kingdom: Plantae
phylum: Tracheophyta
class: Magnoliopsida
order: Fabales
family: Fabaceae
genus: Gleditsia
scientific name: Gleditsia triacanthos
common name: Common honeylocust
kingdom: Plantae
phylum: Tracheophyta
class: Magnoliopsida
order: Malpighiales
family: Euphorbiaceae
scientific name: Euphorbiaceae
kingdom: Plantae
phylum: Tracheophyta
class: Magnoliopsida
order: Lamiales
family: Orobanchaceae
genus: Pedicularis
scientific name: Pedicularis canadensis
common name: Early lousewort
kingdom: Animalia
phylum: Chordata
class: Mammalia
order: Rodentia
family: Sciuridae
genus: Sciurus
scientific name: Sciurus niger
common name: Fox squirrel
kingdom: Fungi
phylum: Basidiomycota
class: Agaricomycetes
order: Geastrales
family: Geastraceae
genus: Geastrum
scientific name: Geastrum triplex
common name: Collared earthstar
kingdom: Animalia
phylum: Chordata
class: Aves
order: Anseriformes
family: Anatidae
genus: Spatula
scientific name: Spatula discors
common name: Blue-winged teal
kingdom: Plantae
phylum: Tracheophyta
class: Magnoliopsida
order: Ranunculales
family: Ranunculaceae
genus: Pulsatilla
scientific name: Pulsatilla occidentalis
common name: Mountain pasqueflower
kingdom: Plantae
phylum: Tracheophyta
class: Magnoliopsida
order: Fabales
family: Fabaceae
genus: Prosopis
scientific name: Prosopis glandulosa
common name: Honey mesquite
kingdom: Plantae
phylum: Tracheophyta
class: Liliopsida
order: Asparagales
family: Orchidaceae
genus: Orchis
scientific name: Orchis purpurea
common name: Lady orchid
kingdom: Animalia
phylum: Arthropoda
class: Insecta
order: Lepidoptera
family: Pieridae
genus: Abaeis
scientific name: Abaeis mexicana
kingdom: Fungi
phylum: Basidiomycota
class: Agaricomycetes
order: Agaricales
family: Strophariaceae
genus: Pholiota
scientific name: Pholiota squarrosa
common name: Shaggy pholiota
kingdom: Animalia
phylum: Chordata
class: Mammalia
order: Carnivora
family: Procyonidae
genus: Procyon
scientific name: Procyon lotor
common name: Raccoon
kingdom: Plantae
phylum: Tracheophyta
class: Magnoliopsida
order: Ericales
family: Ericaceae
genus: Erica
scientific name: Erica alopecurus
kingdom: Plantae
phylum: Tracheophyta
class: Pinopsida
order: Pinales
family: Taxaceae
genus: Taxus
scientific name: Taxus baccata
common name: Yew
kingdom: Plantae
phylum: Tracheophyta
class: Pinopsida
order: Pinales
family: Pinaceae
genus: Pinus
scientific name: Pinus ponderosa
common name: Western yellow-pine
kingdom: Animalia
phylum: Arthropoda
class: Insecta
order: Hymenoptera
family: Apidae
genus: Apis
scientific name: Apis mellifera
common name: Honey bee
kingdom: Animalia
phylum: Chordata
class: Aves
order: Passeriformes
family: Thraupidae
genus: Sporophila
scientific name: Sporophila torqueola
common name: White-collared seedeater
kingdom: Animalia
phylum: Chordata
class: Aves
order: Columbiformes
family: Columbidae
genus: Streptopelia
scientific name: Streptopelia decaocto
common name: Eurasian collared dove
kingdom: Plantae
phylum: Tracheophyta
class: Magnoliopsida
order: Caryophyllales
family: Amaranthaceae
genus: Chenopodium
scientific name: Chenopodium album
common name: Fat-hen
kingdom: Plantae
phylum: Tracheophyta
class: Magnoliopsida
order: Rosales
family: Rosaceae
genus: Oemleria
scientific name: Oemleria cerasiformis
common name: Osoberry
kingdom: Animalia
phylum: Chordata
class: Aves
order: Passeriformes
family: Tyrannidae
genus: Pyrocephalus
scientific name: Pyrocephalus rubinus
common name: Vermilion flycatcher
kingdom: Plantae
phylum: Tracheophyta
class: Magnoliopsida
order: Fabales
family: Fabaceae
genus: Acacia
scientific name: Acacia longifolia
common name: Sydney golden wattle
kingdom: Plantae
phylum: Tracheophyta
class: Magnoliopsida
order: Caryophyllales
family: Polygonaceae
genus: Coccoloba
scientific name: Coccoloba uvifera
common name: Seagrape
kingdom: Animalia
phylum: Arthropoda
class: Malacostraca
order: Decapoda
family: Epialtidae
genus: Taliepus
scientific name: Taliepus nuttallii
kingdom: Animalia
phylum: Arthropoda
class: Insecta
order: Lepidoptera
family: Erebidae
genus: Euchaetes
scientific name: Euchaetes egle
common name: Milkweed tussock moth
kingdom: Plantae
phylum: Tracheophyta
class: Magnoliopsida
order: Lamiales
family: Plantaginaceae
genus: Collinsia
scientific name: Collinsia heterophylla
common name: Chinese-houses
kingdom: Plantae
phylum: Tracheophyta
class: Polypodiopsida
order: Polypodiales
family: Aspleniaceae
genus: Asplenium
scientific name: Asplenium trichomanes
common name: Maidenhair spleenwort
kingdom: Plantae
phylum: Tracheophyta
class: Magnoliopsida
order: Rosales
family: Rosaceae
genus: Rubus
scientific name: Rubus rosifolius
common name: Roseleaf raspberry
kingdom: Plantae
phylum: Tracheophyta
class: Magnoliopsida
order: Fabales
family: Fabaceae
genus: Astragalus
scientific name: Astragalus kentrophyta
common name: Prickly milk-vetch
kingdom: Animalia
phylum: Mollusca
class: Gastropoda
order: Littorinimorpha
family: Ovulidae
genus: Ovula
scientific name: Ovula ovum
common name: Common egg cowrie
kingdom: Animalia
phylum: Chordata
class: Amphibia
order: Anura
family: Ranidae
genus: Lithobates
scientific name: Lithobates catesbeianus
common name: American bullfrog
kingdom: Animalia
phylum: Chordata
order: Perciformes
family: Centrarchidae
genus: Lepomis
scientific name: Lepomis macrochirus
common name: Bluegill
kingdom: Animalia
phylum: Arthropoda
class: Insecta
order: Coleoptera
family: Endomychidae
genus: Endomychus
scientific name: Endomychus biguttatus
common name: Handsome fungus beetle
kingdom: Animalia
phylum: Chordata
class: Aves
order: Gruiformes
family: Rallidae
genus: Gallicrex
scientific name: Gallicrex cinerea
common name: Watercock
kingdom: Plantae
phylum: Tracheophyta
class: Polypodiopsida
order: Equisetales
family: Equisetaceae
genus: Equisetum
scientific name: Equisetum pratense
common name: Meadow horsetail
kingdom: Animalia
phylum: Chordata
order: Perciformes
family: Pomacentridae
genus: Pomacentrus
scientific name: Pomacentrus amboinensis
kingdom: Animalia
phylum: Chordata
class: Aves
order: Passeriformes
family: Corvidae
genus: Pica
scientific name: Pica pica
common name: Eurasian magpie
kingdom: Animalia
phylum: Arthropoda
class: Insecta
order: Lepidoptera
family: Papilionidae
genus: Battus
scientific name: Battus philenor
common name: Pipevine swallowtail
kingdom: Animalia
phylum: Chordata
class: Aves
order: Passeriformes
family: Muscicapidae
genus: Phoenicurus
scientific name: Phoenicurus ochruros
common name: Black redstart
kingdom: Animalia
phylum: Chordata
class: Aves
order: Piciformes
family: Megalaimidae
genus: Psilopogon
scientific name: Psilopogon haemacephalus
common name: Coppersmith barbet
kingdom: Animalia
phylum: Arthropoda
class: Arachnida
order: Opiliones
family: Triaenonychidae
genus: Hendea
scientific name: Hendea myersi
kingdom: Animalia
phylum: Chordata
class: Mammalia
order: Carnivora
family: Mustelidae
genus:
○ ○ ○
■ **Your instructions**
Starting at the line in the rows above that contains "genus: Pyrocephalus" and ending at the line that contains "scientific name: Acacia longifolia", both included, rewrite those lines as a numbered list and leave out any blank lines.

■ **Result of this exercise**
1. genus: Pyrocephalus
2. scientific name: Pyrocephalus rubinus
3. common name: Vermilion flycatcher
4. kingdom: Plantae
5. phylum: Tracheophyta
6. class: Magnoliopsida
7. order: Fabales
8. family: Fabaceae
9. genus: Acacia
10. scientific name: Acacia longifolia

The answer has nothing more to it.